Durante la estación litúrgica de Cuaresma, notarás que en la misa recitamos los Diez Mandamientos casi al comienzo de la liturgia, diciendo primero: "Estos son los mandamientos que Dios entregó a su Pueblo".
En pocas palabras, los Diez Mandamientos son las leyes o mandamientos religiosos recibidos por Moisés y el pueblo de Israel e inspirados por Dios.
Si lees todo el relato en el Libro del Éxodo (cap. 20 en adelante), verás que Moisés terminó rompiendo el primer par de tablas de la Ley. Es decir, que desde el mismo momento en que aparecieron los Diez Mandamientos, los seres humanos hemos tenido serios problemas sobre la forma de observarlos y, más importante aún, la forma de interpretar esos mandamientos.
Pero, si nos limitamos a leerlos de una forma más elemental, inmediata a nuestra realidad como personas y creyentes, entonces de los mandamientos, aprendemos dos cosas fundamentales: nuestra vocación de amor hacia Dios -que es confiar y seguir Su voluntad- y nuestra vocación de amor hacia nuestro prójimo.
Precisamente, esa vocación de amor a Dios es descrita en los primeros cuatro mandamientos:
1. Amar y obedecer la voluntad de Dios, y testificar del amor de Dios a nuestros conocidos.
2. No poner ninguna otra cosa en el lugar que sólo corresponde a Dios.
3. Mostrar nuestra fe religiosa en pensamientos, palabras y acciones.
4. Separar momentos específicos para la oración, la adoración de Dios y la reflexión sobre la voluntad de Dios para nuestras vidas y para toda la Creación.
Marc Chagall, c.1955
Los últimos seis mandamientos nos iluminan sobre cuál es nuestro deber, en qué consiste nuestra vocación de amor hacia el prójimo: en esforzarnos, en crecer hasta la estatura de amar, de atesorar a nuestro prójimo como a nosotros mismos, y obrar para con los demás tal y como quisiéramos que los demás obraran para con nosotros.
5. Amar, honrar y ofrecer todo nuestro apoyo a familiares y amigos; reconocer a quienes ocupan posiciones de autoridad y cumplir las leyes o regulaciones de nuestra vida en común.
6. Mostrar respeto por la vida que Dios nos ha dado; obrar e interceder por la paz; no guardar rencor, no abrigar prejuicios ni odios en nuestro corazón, y ser gentil para con todas las criaturas de Dios.
7. Expresar y vivir nuestros deseos y placeres corporales según la justicia, compasión y honestidad con que Dios ha bendecido la conciencia humana.
8. Hablar y actuar con honestidad y justicia en todos nuestros asuntos; fomentar la libertad, el respeto y la garantía de necesidades elementales para todas las personas, así como darle un propósito similar a nuestros dones y posesiones materiales.
9. Hablar la verdad, y no perjudicar a otros con nuestro silencio.
10. Resistir las tentaciones de la envidia, la codicia y los celos egoístas; regocijarse en los dones y éxitos de los demás; y cumplir nuestro deber, por el amor de Dios, quien nos ha llamado a la fraternidad con Él.
Los mandamientos son mucho más que una lista de leyes -al menos, no como entendemos el concepto de "ley" hoy en día- o mandatos inflexibles y con amenazas de castigos terribles para quienes no los cumplan o, peor aún, para quienes los ignoren.
De por sí, las demandas éticas que nos hacen los mandamientos son problemáticas y difíciles para encarnar, para entender y actuar en consecuencia.
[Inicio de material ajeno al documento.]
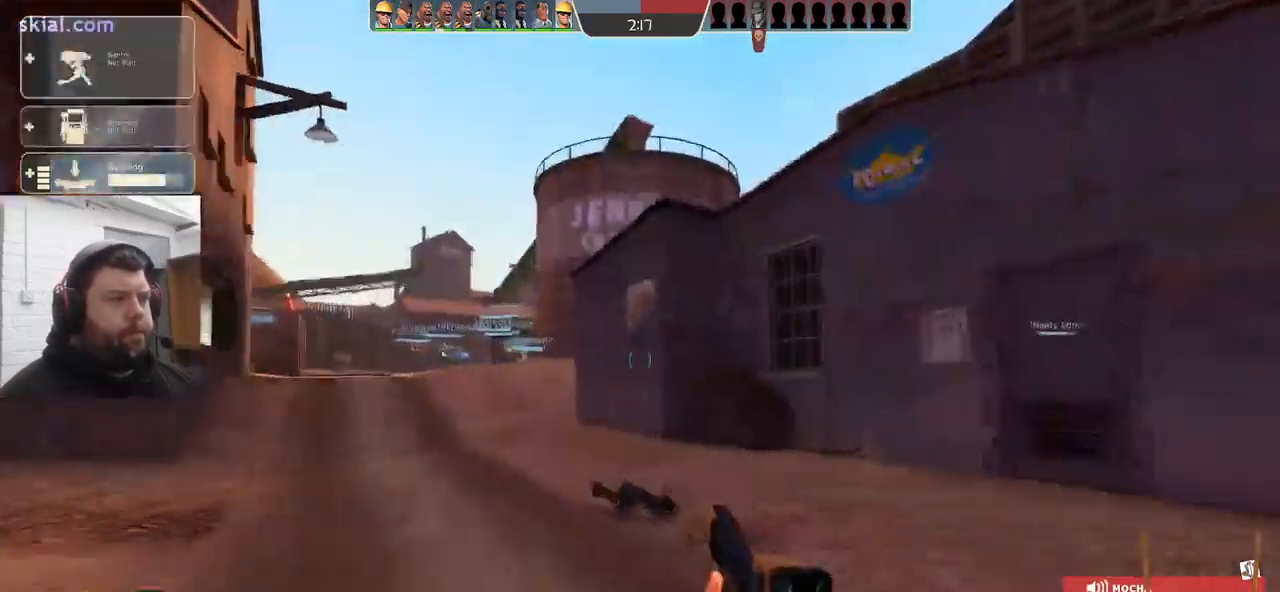
{"buttons": [], "left_stick": "up-left", "right_stick": "center", "events": [[133, "left_stick", "up-left"]]}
Los mandamientos van más allá de regular o fiscalizar nuestra vida como personas de fe: cuando se tiene tales ideales y paradigmas éticos y de fraternidad -amar a mi prójimo como a mí mismo, por ejemplo- entonces las "leyes" nos parecen lejanas y casi innecesarias.
Es más bien una cuestión de vocación, de reconocer la gracia de Dios, y de esforzarnos en actuar y vivir en consecuencia, como hijos e hijas del don de Dios. Es una cuestión de amor reciprocado, y no tanto de obediencia y nada más.